Sam Kish, Evan Harper and Michael Norwood were the senior receivers on that team Fox credited for easing his first weeks of adjusting to varsity football. He also remembered the leadership of tackle Brandon Ryan, who played on a line that missed three starters for the St. Edward game that year because of COVID-19 protocols.
That had a domino effect that thrust Fox into the lineup, as Snow faced a pass rush with multiple Division I college prospects without his normal starters to block them. Snow broke his right throwing hand while it hit a defender’s helmet that night in Lakewood.
He eventually returned, but moved to receiver and safety while playing quarterback only for special sets the following season. Gray and his staff saw enough in Fox to stick with him as a sophomore in 2022.
“No. 1, he’s got obvious talent,” Gray said. “He’s got legit arm talent, and he is a football junkie. He’s a kid that we wanted to be able to get our best 11 guys out there, and Jacob was an unbelievable player for us.”
Mentor rebounded from its first 5-5 season since 1997 to win nine games and reach the regional finals with Fox starting as a sophomore. Last year, the Cardinals finished 7-4 with all of their losses by no more than three points. Fox even missed their biggest game, a 14-13 overtime loss at Cleveland Heights, because of an injury.
That made his return, and a 35-27 victory two weeks ago against the talented Tigers, so much more sweet. Fox, who threw for 266 yards and rushed for 37 more with four total touchdowns in that game, noted before the season how he and his teammates wanted it.
“We’ve got our losses on the board,” he said. “It gives us motivation.”
Fox took his leadership responsibilities as a quarterback to another level this year, Gray said. During the offseason, following Fox’s commitment last November to West Virginia, the coach noticed his growth in how he interacts with his teammates and other coaches.
“Taking responsibility in a way that we haven’t seen throughout his first three years,” Gray said. “He is incredibly consistent, playing at a high level because he’s taken those reins and understanding how we’re trying to attack what we’re doing.”
Fox has grown not just mentally but physically into a 6-foot-2, 215-pound quarterback. He picked the Mountaineers last year over the likes of Indiana, Kentucky, Michigan State and Minnesota. Two of his top receivers, junior Justen Hodge and senior Austin VanHuss, also now have Division I scholarship offers.

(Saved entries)
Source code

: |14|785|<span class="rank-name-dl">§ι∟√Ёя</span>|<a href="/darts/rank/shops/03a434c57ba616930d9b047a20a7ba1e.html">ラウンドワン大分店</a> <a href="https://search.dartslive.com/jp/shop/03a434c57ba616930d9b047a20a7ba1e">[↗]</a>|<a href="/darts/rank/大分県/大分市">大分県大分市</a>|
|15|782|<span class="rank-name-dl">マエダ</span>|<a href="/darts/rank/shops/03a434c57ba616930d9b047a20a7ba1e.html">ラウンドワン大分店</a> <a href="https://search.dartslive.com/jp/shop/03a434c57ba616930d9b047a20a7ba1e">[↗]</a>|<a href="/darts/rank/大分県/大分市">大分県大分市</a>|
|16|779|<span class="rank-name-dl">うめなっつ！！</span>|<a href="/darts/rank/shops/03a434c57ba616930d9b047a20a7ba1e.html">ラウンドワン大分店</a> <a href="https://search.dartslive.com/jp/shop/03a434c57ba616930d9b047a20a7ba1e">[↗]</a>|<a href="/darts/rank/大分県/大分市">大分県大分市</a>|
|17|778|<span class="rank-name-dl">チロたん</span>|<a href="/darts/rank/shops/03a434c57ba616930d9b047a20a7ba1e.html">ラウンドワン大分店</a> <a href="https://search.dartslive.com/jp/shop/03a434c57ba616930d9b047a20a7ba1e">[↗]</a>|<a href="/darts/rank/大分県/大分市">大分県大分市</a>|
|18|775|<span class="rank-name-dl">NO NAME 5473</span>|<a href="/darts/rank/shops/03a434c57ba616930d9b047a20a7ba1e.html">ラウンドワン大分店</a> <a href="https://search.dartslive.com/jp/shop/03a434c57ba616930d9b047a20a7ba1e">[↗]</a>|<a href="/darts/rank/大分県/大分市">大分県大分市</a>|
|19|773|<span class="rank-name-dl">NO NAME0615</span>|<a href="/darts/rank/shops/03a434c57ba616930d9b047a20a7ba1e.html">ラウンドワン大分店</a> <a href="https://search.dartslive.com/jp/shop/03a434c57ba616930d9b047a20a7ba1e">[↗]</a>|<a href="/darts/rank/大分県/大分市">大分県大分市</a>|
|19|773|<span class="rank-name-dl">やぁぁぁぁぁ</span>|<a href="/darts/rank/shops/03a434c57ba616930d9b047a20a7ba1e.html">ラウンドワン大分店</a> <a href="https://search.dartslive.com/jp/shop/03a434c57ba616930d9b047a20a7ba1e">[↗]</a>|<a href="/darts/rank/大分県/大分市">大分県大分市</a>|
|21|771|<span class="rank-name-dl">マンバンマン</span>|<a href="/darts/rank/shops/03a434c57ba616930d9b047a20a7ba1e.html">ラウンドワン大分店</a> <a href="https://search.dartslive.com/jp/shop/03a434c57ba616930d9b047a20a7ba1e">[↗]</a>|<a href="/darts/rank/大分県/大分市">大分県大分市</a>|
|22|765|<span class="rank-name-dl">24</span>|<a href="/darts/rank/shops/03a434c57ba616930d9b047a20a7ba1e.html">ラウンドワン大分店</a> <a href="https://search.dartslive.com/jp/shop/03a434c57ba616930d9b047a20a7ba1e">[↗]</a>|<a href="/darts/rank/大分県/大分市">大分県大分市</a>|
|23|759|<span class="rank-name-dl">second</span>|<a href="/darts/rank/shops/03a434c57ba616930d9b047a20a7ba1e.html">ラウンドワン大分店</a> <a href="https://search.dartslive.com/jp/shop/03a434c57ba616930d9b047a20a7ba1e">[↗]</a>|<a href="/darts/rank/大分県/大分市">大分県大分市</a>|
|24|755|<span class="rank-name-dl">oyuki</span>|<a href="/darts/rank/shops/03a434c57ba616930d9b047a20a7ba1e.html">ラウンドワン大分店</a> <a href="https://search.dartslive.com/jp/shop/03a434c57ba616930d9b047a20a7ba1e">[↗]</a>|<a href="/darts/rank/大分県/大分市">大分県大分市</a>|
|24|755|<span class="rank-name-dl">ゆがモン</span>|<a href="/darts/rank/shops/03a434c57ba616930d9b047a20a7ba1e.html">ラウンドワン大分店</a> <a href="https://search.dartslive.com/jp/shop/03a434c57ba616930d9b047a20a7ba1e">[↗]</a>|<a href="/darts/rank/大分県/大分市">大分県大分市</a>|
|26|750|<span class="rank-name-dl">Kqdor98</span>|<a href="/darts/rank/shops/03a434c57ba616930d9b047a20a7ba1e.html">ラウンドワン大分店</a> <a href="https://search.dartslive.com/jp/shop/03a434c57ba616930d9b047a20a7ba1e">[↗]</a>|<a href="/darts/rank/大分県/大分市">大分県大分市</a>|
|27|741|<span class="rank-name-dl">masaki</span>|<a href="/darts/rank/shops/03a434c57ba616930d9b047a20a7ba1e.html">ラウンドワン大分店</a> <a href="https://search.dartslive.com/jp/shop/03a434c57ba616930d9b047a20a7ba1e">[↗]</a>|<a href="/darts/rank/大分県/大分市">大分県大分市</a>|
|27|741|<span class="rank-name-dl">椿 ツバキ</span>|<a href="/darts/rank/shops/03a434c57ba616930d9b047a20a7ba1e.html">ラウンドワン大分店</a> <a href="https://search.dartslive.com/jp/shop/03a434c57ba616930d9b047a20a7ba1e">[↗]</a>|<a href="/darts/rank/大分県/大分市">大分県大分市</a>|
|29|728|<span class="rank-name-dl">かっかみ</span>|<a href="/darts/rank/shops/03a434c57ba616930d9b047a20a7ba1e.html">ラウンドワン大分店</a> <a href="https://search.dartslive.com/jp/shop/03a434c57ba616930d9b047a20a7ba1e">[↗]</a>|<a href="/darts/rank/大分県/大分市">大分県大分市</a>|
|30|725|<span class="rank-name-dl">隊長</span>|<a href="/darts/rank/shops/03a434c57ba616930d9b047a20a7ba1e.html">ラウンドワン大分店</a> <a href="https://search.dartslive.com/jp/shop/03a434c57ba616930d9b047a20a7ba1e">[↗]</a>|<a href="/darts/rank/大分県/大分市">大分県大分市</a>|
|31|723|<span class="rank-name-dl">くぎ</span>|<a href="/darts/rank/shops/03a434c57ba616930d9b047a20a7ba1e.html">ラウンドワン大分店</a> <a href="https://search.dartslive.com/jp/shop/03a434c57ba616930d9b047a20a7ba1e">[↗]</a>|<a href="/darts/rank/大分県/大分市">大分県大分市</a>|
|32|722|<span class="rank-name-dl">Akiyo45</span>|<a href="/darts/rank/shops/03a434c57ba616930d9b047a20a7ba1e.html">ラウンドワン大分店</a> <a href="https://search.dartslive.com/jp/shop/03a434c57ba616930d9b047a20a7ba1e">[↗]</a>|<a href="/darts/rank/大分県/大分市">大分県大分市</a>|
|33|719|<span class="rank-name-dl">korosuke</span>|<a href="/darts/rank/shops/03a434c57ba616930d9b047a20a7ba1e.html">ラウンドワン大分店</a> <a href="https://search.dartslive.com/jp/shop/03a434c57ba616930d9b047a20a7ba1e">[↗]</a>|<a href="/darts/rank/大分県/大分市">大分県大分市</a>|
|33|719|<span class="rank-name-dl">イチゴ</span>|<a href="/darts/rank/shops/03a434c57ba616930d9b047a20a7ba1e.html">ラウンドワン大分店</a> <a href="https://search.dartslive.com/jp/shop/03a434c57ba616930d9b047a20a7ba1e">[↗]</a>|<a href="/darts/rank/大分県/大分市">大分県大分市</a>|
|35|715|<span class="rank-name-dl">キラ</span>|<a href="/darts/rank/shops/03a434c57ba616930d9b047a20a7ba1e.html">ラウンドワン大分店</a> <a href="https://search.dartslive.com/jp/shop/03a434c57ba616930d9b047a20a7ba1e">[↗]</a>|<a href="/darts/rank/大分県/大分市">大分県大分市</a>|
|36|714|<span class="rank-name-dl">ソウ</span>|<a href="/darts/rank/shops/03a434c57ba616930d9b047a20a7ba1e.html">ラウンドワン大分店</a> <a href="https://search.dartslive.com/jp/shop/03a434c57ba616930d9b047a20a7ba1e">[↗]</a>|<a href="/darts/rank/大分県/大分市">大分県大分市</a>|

Task 1 –
Take the passage about quarterback Jacob Fox from "Sam Kish, Evan" up to and including "of COVID-19 protocols." and write it out again, switching "senior" to "veteran".
Task 2 –
Pick up the passage about quarterback Jacob Fox at the point where it stops and continue it.

Written reply 1 –
Sam Kish, Evan Harper and Michael Norwood were the veteran receivers on that team Fox credited for easing his first weeks of adjusting to varsity football. He also remembered the leadership of tackle Brandon Ryan, who played on a line that missed three starters for the St. Edward game that year because of COVID-19 protocols.

Written reply 2 –
Hodge, who leads the receivers with 31 receptions for 564 yards and five TDs, has interest from Michigan State and even Fox’s future school in West Virginia.
“It starts in the offseason,” Hodge said. “We’ve been up at the field all the time, working. After practice, working. It’s not just us, but Austin VanHuss, Marcus Sierputowski, Dom Baroni, they’re all doing their thing.”
VanHuss, who has played with Fox since they were 7 years old and up to their time at Memorial Middle School in Mentor, now has an offer from Colgate. His connection with Fox was interrupted only briefly, when the quarterback was called up as a freshman.
“He was nervous, obviously, but he played the best he could as a freshman,” VanHuss said. “I think he learned it better as a freshman because he had to step into that spot.”
That spot produced a future pro in Mitchell Trubisky, who won Ohio’s Mr. Football in 2012 for then-coach Steve Trivisonno, who then had Connor Krizancic a year later for a run to the state finals. Then, there was three-year starter Tadas Tatarunas, an All-Ohio quarterback who also got the Cardinals to the state finals.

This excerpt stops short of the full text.